Avant d’entrer le jeune homme s’arrêta, l’esprit travaillé par une suite de réflexions qui se résumaient en celle-ci : Encore un instant et, par le fait même du travail qu’on allait lui confier, il devenait en quelque sorte citoyen des États-Collectifs. Cette qualité suffisait-elle pour lui donner les moyens de parvenir à son but ? Oui, s’il savait observer à propos, rester partout et toujours assez maître de soi, pour ne laisser échapper aucune occasion d’apprendre et de profiter de tout ce qu’il verrait.
Prenant bravement son parti, il ouvrit la porte et se trouva sur le seuil d’une grande salle dans laquelle travaillaient vingt-huit ou trente personnes. Chacune d’elles était assise devant une table surchargée d’appareils plus ou moins compliqués, suivant les besoins du travail et du service.
Napal comprit que ces tables étaient des bureaux de travail tellement perfectionnés qu’ils ne rappelaient en rien les meubles mal commodes d’autrefois, qui servaient aux bureaucrates dans les grandes administrations, et qu’on employait encore partout ailleurs qu en Europe.
La salle était circulaire, éclairée par un dôme vitré. Les bureaux formaient deux cercles concentriques. Au milieu de la pièce s’élevait un petit monument surmonté d’une statue et orné de fleurs entremêlées de plantes, rafraîchies par un jet d’eau. Des sièges de repos entouraient le monument.
À l’entrée de Napal, un individu se dirigea vers lui, et saluant le jeune homme d’un geste aimable :
— M. Napal, sans doute ? dit-il.
— Moi-même, répondit le jeune Indien saluant à son tour.
— J’étais prévenu de votre arrivée, je vous attendais. C’est moi qui suis chargé de vous mettre au courant du travail.
— Je suis à votre disposition.
— Donnez-vous la peine de me suivre.
Il conduisit Napal vers une des tables inoccupées, lui donna des explications sur ce qu’il avait à faire, ainsi que sur le fonctionnement des appareils, lui remit une notice détaillée et reprit sa place.
La table-bureau devant laquelle s’installa Napal était, comme toutes les autres, armée des appareils usités depuis longtemps dans les grandes administrations pour simplifier le travail, les calculs mathématiques, les communications, etc. Nous avons vu, dans l’Inde, que le directeur de L’Impartial en était pourvu. Ce qui distinguait les instruments employés en Europe, c’est qu’ils étaient d’un travail si fini, d’une manipulation si commode, si complète dans ses résultats, et si simple en même temps, qu’on éprouvait un plaisir véritable à les mettre en mouvement. Il en résultait que la besogne s’accomplissait sans effort, sans fatigue et sans ennuis.

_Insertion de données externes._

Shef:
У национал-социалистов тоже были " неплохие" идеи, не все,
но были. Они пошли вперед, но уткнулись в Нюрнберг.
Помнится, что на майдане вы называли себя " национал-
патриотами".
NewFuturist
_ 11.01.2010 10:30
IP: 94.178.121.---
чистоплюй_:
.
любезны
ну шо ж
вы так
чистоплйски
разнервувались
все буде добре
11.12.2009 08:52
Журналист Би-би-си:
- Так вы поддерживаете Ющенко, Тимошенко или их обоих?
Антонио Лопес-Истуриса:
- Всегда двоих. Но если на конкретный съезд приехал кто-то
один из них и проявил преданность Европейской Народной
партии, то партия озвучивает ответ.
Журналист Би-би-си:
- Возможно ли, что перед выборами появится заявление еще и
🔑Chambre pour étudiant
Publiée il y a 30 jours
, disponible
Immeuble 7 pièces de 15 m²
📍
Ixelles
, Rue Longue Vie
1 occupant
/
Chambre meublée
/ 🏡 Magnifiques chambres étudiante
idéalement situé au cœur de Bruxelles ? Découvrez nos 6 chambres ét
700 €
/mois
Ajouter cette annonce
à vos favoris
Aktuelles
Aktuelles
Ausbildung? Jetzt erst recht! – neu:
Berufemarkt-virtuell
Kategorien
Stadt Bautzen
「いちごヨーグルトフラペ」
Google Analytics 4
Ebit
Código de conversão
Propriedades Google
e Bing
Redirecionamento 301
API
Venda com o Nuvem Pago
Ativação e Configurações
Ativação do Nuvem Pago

Ravi de cette facilité de travail, le jeune Indien, par un sentiment naturel à l’esprit humain, s’imagina que ses nouveaux collègues étaient pénétrés de la même sensation de béatitude. Il reconnut bientôt son erreur.
Ces messieurs et dames, car on voyait plusieurs personnes du sexe faible parmi ces employés, ces messieurs et ces dames portaient indistinctement sur leur physionomie la marque de cet ennui caractéristique, de cette indifférence absolue que l’homme de bureau porte partout avec lui.
Après l’entrée de Napal, il y eut d’abord un silence complet. On observait le nouveau venu. Les hommes sentaient instinctivement qu’ils se trouvaient en présence d’une personnalité. Les dames regardaient à la dérobée en accomplissant leur besogne, simplement parce que le jeune Indien était beau garçon.